Write out everything in the entries below, from the very beginning down to and including the line that contains "अब केवल उत्तराखंड", reproducing each line without any change.

.....

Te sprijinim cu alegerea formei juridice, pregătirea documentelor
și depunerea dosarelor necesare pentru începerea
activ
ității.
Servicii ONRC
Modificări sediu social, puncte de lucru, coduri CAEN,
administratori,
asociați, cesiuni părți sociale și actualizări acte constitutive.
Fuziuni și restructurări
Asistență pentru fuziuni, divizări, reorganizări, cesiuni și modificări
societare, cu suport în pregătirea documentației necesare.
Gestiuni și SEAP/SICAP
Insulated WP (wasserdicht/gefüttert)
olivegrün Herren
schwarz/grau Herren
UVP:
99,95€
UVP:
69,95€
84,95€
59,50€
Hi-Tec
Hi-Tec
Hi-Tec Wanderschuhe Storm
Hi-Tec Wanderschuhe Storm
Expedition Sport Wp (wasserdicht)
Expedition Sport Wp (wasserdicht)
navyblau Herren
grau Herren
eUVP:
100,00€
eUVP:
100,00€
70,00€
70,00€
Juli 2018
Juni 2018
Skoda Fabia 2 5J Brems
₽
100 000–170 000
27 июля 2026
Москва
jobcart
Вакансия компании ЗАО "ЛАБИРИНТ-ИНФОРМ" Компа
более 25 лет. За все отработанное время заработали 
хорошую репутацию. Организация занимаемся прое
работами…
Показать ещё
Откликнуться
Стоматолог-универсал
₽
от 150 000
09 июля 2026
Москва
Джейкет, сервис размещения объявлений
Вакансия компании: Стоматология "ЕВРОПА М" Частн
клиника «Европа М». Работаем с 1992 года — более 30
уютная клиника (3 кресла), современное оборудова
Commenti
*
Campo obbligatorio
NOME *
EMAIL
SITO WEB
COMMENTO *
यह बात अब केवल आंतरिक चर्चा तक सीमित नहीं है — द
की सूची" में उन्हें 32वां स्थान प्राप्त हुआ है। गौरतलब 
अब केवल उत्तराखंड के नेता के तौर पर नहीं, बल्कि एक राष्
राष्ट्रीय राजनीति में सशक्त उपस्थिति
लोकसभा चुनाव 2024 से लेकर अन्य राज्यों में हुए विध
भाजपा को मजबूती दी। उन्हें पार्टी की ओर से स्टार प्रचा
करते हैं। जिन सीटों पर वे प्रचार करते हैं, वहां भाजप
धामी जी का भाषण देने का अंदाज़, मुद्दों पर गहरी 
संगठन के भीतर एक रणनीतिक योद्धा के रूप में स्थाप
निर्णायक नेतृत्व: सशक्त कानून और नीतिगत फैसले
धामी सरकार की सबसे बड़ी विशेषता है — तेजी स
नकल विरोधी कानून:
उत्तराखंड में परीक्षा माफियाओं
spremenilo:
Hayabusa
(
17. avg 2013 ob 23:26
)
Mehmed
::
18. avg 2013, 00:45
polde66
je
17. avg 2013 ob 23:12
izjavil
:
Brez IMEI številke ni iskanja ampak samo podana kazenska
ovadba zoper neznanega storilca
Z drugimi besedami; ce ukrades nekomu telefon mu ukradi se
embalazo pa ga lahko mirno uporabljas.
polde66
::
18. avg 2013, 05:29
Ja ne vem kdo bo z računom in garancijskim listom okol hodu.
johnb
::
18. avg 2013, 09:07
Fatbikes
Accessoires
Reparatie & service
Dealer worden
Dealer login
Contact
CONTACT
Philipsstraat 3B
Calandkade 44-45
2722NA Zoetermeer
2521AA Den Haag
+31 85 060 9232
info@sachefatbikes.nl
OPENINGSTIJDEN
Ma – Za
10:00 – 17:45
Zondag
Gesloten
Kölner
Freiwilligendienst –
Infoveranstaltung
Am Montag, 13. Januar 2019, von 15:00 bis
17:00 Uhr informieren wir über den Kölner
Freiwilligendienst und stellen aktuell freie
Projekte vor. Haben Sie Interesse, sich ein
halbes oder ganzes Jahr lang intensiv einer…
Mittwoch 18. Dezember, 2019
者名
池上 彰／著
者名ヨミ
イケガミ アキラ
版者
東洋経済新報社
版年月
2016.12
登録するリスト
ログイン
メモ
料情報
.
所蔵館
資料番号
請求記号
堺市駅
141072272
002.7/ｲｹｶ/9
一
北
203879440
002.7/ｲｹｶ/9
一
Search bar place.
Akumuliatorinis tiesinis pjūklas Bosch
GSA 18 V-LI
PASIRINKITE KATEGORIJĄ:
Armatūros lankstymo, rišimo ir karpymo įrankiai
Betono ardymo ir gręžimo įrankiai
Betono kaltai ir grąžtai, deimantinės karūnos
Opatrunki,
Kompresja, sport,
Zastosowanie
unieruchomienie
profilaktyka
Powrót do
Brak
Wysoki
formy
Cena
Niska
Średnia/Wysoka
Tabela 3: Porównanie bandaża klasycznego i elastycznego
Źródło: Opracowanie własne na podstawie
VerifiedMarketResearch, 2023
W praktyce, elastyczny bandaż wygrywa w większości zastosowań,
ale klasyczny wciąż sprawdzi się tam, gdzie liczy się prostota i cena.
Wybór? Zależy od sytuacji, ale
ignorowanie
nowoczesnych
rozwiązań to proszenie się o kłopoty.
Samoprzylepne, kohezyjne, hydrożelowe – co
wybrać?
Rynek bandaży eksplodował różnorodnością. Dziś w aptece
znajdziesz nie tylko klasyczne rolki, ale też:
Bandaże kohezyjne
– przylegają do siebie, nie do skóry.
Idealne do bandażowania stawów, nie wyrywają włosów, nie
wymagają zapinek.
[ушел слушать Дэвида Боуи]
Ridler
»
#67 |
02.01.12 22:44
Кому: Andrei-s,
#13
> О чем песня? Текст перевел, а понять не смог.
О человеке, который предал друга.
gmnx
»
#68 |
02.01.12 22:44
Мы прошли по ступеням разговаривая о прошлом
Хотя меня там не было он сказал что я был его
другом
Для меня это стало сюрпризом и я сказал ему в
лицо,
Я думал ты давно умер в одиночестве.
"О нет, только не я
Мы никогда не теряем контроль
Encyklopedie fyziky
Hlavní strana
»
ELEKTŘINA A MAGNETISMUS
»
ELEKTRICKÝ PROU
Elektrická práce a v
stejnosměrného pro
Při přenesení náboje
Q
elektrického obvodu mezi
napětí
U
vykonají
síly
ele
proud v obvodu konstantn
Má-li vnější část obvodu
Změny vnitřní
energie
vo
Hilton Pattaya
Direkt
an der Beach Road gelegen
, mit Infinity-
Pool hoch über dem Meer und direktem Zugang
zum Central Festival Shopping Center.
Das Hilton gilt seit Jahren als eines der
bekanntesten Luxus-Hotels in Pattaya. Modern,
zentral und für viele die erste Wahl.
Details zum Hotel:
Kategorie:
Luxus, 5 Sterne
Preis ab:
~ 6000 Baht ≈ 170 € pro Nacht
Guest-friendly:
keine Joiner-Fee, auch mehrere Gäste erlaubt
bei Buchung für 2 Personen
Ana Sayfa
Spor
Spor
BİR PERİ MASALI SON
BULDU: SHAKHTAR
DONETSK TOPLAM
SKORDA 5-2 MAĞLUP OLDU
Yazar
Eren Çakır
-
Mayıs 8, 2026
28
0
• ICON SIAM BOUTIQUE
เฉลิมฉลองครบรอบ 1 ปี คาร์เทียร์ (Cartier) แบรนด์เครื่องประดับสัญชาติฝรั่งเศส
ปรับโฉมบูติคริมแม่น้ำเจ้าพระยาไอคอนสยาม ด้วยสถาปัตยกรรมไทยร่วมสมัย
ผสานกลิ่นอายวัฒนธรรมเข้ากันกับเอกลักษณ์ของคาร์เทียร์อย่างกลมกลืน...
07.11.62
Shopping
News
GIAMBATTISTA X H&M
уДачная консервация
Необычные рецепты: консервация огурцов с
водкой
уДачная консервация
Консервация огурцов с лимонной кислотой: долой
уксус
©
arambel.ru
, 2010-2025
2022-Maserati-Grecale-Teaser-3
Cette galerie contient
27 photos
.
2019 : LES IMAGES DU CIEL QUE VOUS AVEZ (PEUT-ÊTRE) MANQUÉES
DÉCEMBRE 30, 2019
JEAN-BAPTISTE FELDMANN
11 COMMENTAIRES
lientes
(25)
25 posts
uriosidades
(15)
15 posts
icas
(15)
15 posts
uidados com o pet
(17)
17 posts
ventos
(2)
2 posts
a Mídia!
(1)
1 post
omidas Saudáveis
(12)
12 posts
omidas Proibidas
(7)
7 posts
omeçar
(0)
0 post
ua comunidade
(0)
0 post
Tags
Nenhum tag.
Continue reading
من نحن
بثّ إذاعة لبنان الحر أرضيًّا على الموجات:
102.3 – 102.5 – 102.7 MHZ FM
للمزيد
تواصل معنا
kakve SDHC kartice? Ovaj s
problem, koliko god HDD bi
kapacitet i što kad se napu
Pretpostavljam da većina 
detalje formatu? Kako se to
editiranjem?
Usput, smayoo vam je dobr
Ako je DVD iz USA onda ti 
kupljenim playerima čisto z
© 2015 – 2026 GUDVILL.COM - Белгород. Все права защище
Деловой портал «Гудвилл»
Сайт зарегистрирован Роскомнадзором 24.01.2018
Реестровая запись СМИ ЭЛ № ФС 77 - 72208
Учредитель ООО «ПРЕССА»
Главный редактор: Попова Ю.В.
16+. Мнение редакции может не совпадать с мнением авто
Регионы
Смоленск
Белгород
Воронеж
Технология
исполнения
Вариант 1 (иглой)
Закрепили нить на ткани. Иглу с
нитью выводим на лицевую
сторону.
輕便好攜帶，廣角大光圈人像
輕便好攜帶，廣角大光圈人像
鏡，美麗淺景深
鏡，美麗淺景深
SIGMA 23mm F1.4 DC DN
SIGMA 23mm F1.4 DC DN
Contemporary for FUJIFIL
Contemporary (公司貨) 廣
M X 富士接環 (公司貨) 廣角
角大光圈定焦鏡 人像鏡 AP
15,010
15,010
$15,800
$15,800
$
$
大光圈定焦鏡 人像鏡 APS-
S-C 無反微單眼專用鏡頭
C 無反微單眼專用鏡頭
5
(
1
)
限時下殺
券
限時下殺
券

.....

● Task result:
Te sprijinim cu alegerea formei juridice, pregătirea documentelor
și depunerea dosarelor necesare pentru începerea
activ
ității.
Servicii ONRC
Modificări sediu social, puncte de lucru, coduri CAEN,
administratori,
asociați, cesiuni părți sociale și actualizări acte constitutive.
Fuziuni și restructurări
Asistență pentru fuziuni, divizări, reorganizări, cesiuni și modificări
societare, cu suport în pregătirea documentației necesare.
Gestiuni și SEAP/SICAP
Insulated WP (wasserdicht/gefüttert)
olivegrün Herren
schwarz/grau Herren
UVP:
99,95€
UVP:
69,95€
84,95€
59,50€
Hi-Tec
Hi-Tec
Hi-Tec Wanderschuhe Storm
Hi-Tec Wanderschuhe Storm
Expedition Sport Wp (wasserdicht)
Expedition Sport Wp (wasserdicht)
navyblau Herren
grau Herren
eUVP:
100,00€
eUVP:
100,00€
70,00€
70,00€
Juli 2018
Juni 2018
Skoda Fabia 2 5J Brems
₽
100 000–170 000
27 июля 2026
Москва
jobcart
Вакансия компании ЗАО "ЛАБИРИНТ-ИНФОРМ" Компа
более 25 лет. За все отработанное время заработали 
хорошую репутацию. Организация занимаемся прое
работами…
Показать ещё
Откликнуться
Стоматолог-универсал
₽
от 150 000
09 июля 2026
Москва
Джейкет, сервис размещения объявлений
Вакансия компании: Стоматология "ЕВРОПА М" Частн
клиника «Европа М». Работаем с 1992 года — более 30
уютная клиника (3 кресла), современное оборудова
Commenti
*
Campo obbligatorio
NOME *
EMAIL
SITO WEB
COMMENTO *
यह बात अब केवल आंतरिक चर्चा तक सीमित नहीं है — द
की सूची" में उन्हें 32वां स्थान प्राप्त हुआ है। गौरतलब 
अब केवल उत्तराखंड के नेता के तौर पर नहीं, बल्कि एक राष्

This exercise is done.